GR 36545; (January, 1977) (Digest)
G.R. No. L-36545. January 26, 1977
ESSO PHILIPPINES, INC. (now PETROPHIL CORPORATION), petitioner, vs. MALAYANG MANGGAGAWA SA ESSO (MME), PHILIPPINE FEDERATION OF PETROLEUM WORKERS (PFPW) and the COURT OF INDUSTRIAL RELATIONS, respondents.
FACTS
This case involves the execution of a final Supreme Court decision (G.R. Nos. L-26386 & L-26355, Feb. 27, 1971) which modified a CIR judgment in an industrial dispute. The Supreme Court had ordered the restoration of certain benefits and positions for Esso employees, specifically: (1) the abolished positions of assistant truck drivers/helpers and fillers; (2) transportation and meal allowances for employees assigned to the Manila International Airport (MIA) or JOCASP units; and (3) proper retirement benefits for employees compulsorily retired before age 60. When respondent union MME moved for execution, the CIR trial court initially dismissed the petition. However, the CIR en banc reversed this dismissal and ordered execution. Esso then filed the present petition for review, arguing that the benefits had been validly abolished by subsequent collective bargaining agreements.
ISSUE
The core issue is whether the benefits ordered restored by the final Supreme Court decision could be subject to execution, or whether they had been lawfully extinguished by subsequent collective bargaining agreements entered into between Esso and a different union, the CLU, which represented the employees after the strike.
RULING
The Supreme Court dismissed the petition and sustained the CIR en banc’s order of execution, but with specific qualifications. The Court held that a final and executory judgment must be executed as a matter of right. The subsequent collective bargaining agreements (CBAs) with the CLU, which allegedly abolished the restored benefits, could not automatically nullify the execution of the final Supreme Court ruling. The legal logic is that the final judgment had conclusively adjudicated the rights of the parties as of the time of the dispute. Any new agreement purporting to alter these adjudicated rights must be scrutinized to ensure it was freely entered into without vitiating circumstances. The Court ruled that the validity of these subsequent CBAs and their effect on the restored benefits was a separate issue that must first be determined in the proper forum (the National Labor Relations Commission, as the CIR’s successor).
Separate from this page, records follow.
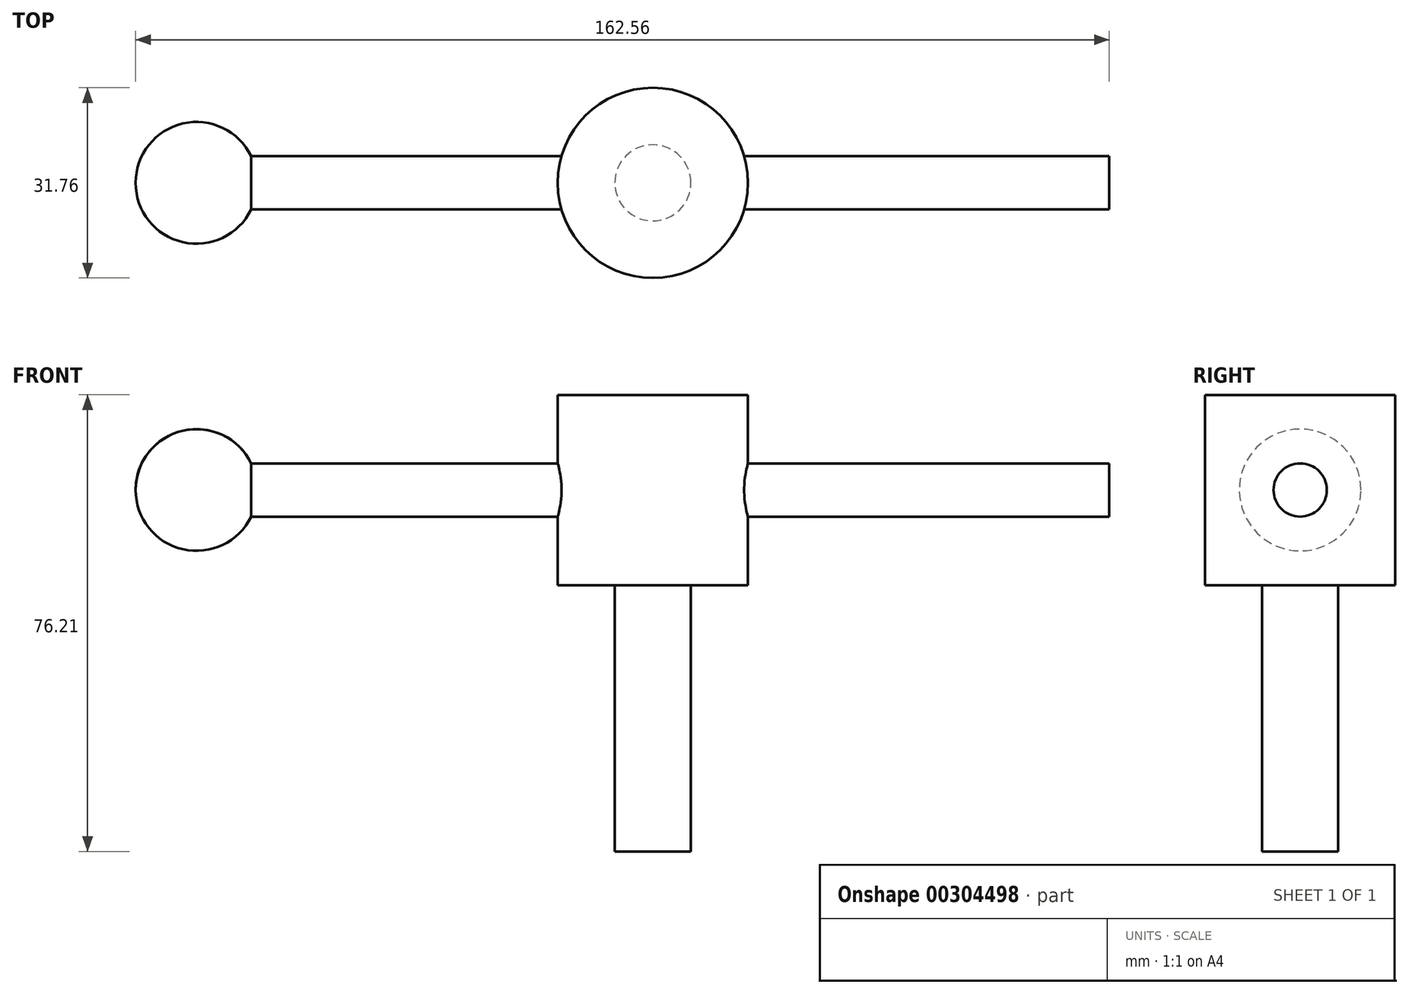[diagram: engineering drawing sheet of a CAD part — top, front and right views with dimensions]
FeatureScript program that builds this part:
annotation { "Feature Type Name" : "Feature", "Feature Type Description" : "" }
export const myFeature = defineFeature(function(context is Context, id is Id, definition is map)
    precondition{}
    {
        {
            var Q0;
            Q0=qCreatedBy(makeId("Front.planeOp"),FACE);
            var sketch = newSketch(context, id + "F0", { "sketchPlane" : qUnion([Q0])});
            skCircle(sketch, "E0", {"center": v(-76.2, 0) * mm, "radius": 10.16 * mm});
            skCircle(sketch, "E1.MirrorC", {"center": v(76.2, 0) * mm, "radius": 10.16 * mm});
            skLineSegment(sketch, "E2", {"start": v(-86.36, 0) * mm, "end": v(86.36, 0) * mm});
            skSolve(sketch);
        }
        {
            var Q0;
            {var subQ0=sQuery(id+"F0.wireOp",EDGE,"E2");var subQ1=sQuery(id+"F0.wireOp",EDGE,"E0");var subQ2=makeQuery(id+"F0.imprint","INTERSECT",VERTEX,{"disambiguationData":[OD(0.0)],"derivedFrom":[subQ1,subQ0]});Q0=makeQuery(id+"F0.imprint","IMPRINT",FACE,{"disambiguationData":[TD([[makeQuery(id+"F0.imprint","IMPRINT",EDGE,{"disambiguationData":[TD([[subQ2,1.0]])],"derivedFrom":subQ1}),1.0]])]});}
            var Q1;
            {var subQ0=sQuery(id+"F0.wireOp",EDGE,"E2");var subQ1=sQuery(id+"F0.wireOp",EDGE,"E1.MirrorC");var subQ2=makeQuery(id+"F0.imprint","INTERSECT",VERTEX,{"disambiguationData":[OD(0.0)],"derivedFrom":[subQ1,subQ0]});Q1=makeQuery(id+"F0.imprint","IMPRINT",FACE,{"disambiguationData":[TD([[makeQuery(id+"F0.imprint","IMPRINT",EDGE,{"disambiguationData":[TD([[subQ2,1.0]])],"derivedFrom":subQ1}),-1.0]])]});}
            var Q2;
            Q2=sQuery(id+"F0.wireOp",EDGE,"E2");
            revolve(context, id + "F1", {"entities" : qUnion([Q0, Q1]), "axis" : qUnion([Q2]), "revolveType" : RevolveType.FULL});
        }
        {
            var Q0;
            Q0=qCreatedBy(makeId("Right.planeOp"),FACE);
            var sketch = newSketch(context, id + "F2", { "sketchPlane" : qUnion([Q0])});
            skCircle(sketch, "E3", {"center": v(0, 0) * mm, "radius": 4.45 * mm});
            skSolve(sketch);
        }
        {
            var Q0;
            Q0 = qSketchRegion(id + "F2", true);
            extrude(context, id + "F3", {"entities" : qUnion([Q0]), "operationType" : NewBodyOperationType.ADD, "endBound" : BoundingType.SYMMETRIC, "depth" : 152.4 * mm, "hasSecondDirection" : true, "secondDirectionBound" : SecondDirectionBoundingType.UP_TO_SURFACE, "secondDirectionOppositeDirection" : true, "secondDirectionDepth" : 25.4 * mm});
        }
        {
            var Q0;
            Q0=qCreatedBy(makeId("Top.planeOp"),FACE);
            var sketch = newSketch(context, id + "F4", { "sketchPlane" : qUnion([Q0])});
            skCircle(sketch, "E4", {"center": v(0, 0) * mm, "radius": 15.88 * mm});
            skSolve(sketch);
        }
        {
            var Q0;
            Q0 = qSketchRegion(id + "F4", true);
            extrude(context, id + "F5", {"entities" : qUnion([Q0]), "operationType" : NewBodyOperationType.ADD, "endBound" : BoundingType.SYMMETRIC, "depth" : 31.75 * mm});
        }
        {
            var Q0;
            Q0=makeQuery(id+"F5.opExtrude","CAP_FACE",FACE,{"disambiguationData":[OSD([sQuery(id+"F4.wireOp",EDGE,"E4")])],"isStart":false});
            var sketch = newSketch(context, id + "F6", { "sketchPlane" : qUnion([Q0])});
            skCircle(sketch, "E5", {"center": v(0, 0) * mm, "radius": 6.35 * mm});
            skSolve(sketch);
        }
        {
            var Q0;
            Q0 = qSketchRegion(id + "F6", true);
            extrude(context, id + "F7", {"entities" : qUnion([Q0]), "operationType" : NewBodyOperationType.ADD, "oppositeDirection" : true, "depth" : 76.2 * mm});
        }
    });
Therefore, execution must proceed, but payments of backwages and allowances were ordered only up to July 8, 1966—the expiry date of the pre-strike CBA—without prejudice to further payments pending the final determination of the validity of the succeeding agreements. Regarding retirement benefits, individual retirees were given the option to choose between the scheme under the final judgment or the benefits they had already received, with Esso barred from claiming reimbursement for amounts already paid.